Cancer diagnostics based on plasma protein biomarkers: hard times but great expectations

Abstract

Cancer diagnostics based on the detection of protein biomarkers in blood has promising potential for early detection and continuous monitoring of disease. However, the currently available protein biomarkers and assay formats largely fail to live up to expectations, mainly due to insufficient diagnostic specificity. Here, we discuss what kinds of plasma proteins might prove useful as biomarkers of malignant processes in specific organs. We consider the need to search for biomarkers deep down in the lowest reaches of the proteome, below current detection levels. In this regard, we comment on the poor molecular detection sensitivity of current protein assays compared to nucleic acid detection reactions, and we discuss requirements for achieving detection of vanishingly small amounts of proteins, to ensure detection of early stages of malignant growth through liquid biopsy.

Keywords: affinity-based protein assays; blood markers; liquid biopsy; protein biomarkers; proximity ligation assay; tissue-specific expression.

Fig. 1

Liquid biopsy provides opportunities to diagnose and monitor malignancies anywhere in the body by sampling blood or other body fluids. The figure lists some common targets of liquid biopsy, including relevant categories of proteins.

Fig. 2

Some formats for affinity‐based protein assays. (A) In forward immune assays, immobilized antibodies (light blue) capture target proteins (green) from samples where all proteins have been labeled with detectable moieties (red). (B) In reverse immune assays, samples are immobilized on solid phases for detection by labeled antibodies. (C) Sandwich immune assays employ pairs of antibodies, one immobilized on a solid support to capture target proteins from solution, and one labeled for detection. (D) The Simoa assay is a variant of the sandwich assays where the particle used as a solid support is confined to a compartment so small that even a single bound detection antibody can elicit a detectable signal, well above any nonspecific signals from media. (E) The SomaScan technique uses immobilized, chemically modified DNA strands (dark blue) as affinity reagents. Upon capture of target proteins and washes, the bound proteins are biotinylated (yellow). Next, the DNA strands and any captured and biotinylated proteins are released for renewed capture on another solid support via the added biotin residues.

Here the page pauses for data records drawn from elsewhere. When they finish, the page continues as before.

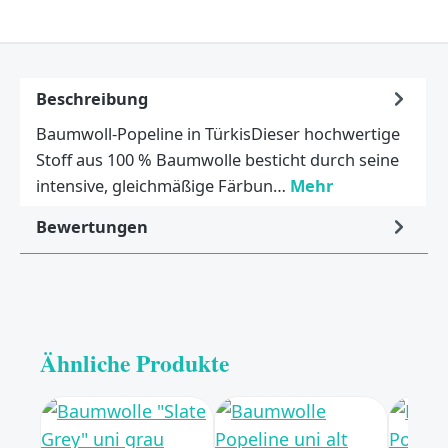
Beschreibung
Baumwoll-Popeline in TürkisDieser hochwertige
Stoff aus 100 % Baumwolle besticht durch seine
intensive, gleichmäßige Färbun…
Mehr
Bewertungen
Ähnliche Produkte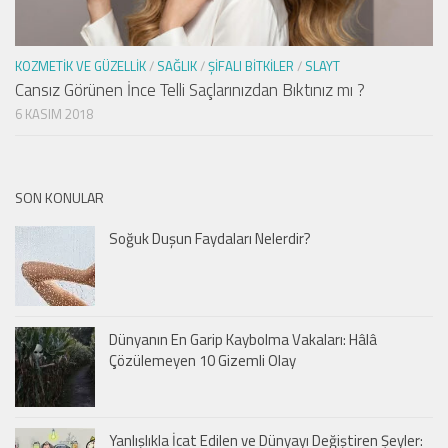
KOZMETIK VE GÜZELLIK
/
SAĞLIK
/
ŞIFALI BITKILER
/
SLAYT
Cansız Görünen İnce Telli Saçlarınızdan Bıktınız mı ?
6 KASIM 2018
SON KONULAR
Soğuk Duşun Faydaları Nelerdir?
Dünyanın En Garip Kaybolma Vakaları: Hâlâ
Çözülemeyen 10 Gizemli Olay
Yanlışlıkla İcat Edilen ve Dünyayı Değiştiren Şeyler: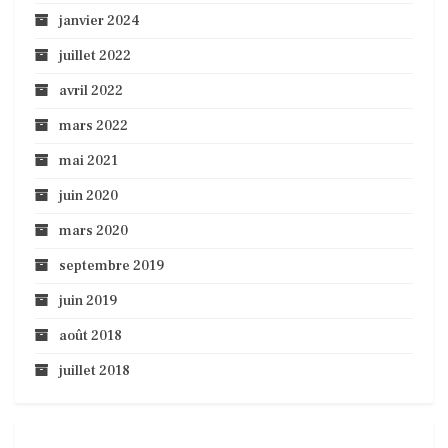
janvier 2024
juillet 2022
avril 2022
mars 2022
mai 2021
juin 2020
mars 2020
septembre 2019
juin 2019
août 2018
juillet 2018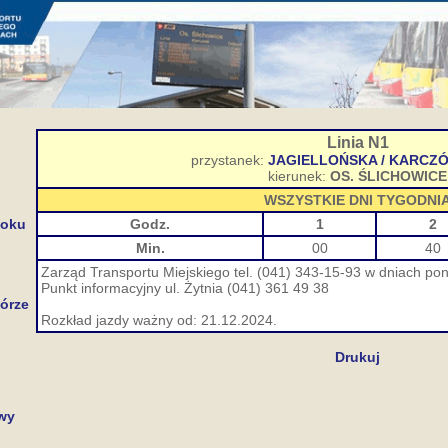
Linia N1
przystanek:
JAGIELLOŃSKA / KARC
kierunek:
OS. ŚLICHOWICE
WSZYSTKIE DNI TYGODNI
toku
Godz.
1
2
Min.
00
40
Zarząd Transportu Miejskiego tel. (041) 343-15-93 w dniach pon.
Punkt informacyjny ul. Żytnia (041) 361 49 38
órze
Rozkład jazdy ważny od: 21.12.2024.
Drukuj
wy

Finally, the secondarily immobilized probe DNA strands are identified and quantified as a measure of detected proteins. (F) In proximity extension assays pairs of antibodies with conjugated, short DNA strands (dark blue) are incubated with sample, followed by dilution of the reaction and enzymatic extension of DNA strands that remain in proximity by virtue of having bound the same target protein molecule. Finally, the extension products are amplified and recorded by real‐time PCR or DNA sequencing. (G) Solid‐phase proximity ligation assays use trios of target‐specific antibodies, one immobilized for target capture, and two labeled with DNA strands. Oligonucleotides on pairs of antibodies brought in proximity by binding the target protein and remaining after washes are joined by enzymatic DNA ligation, giving rise to reporter DNA strands that can be amplified and recorded as a measure of detected target proteins.

Fig. 3

Specific and nonspecific signals in sandwich immune assays. Successful immune reactions give rise to detection signals (red), but contributions to the recorded signal can also arise due to nonspecific signal that may be difficult to distinguish from the correct signals. Such background noise may arise from solutions, reaction vessels, and detection instruments that may exhibit fluorescence or absorbance, etc., that cannot be distinguished from the true signal. Any labeled antibodies that have failed to bind target proteins but that remain after washes due to nonspecific binding will also give rise to background signals. Finally, cross‐reactive binding by the affinity reagents to molecules other than the intended target molecules (yellow) will also contribute to nonspecific signals and thus limit detection signals.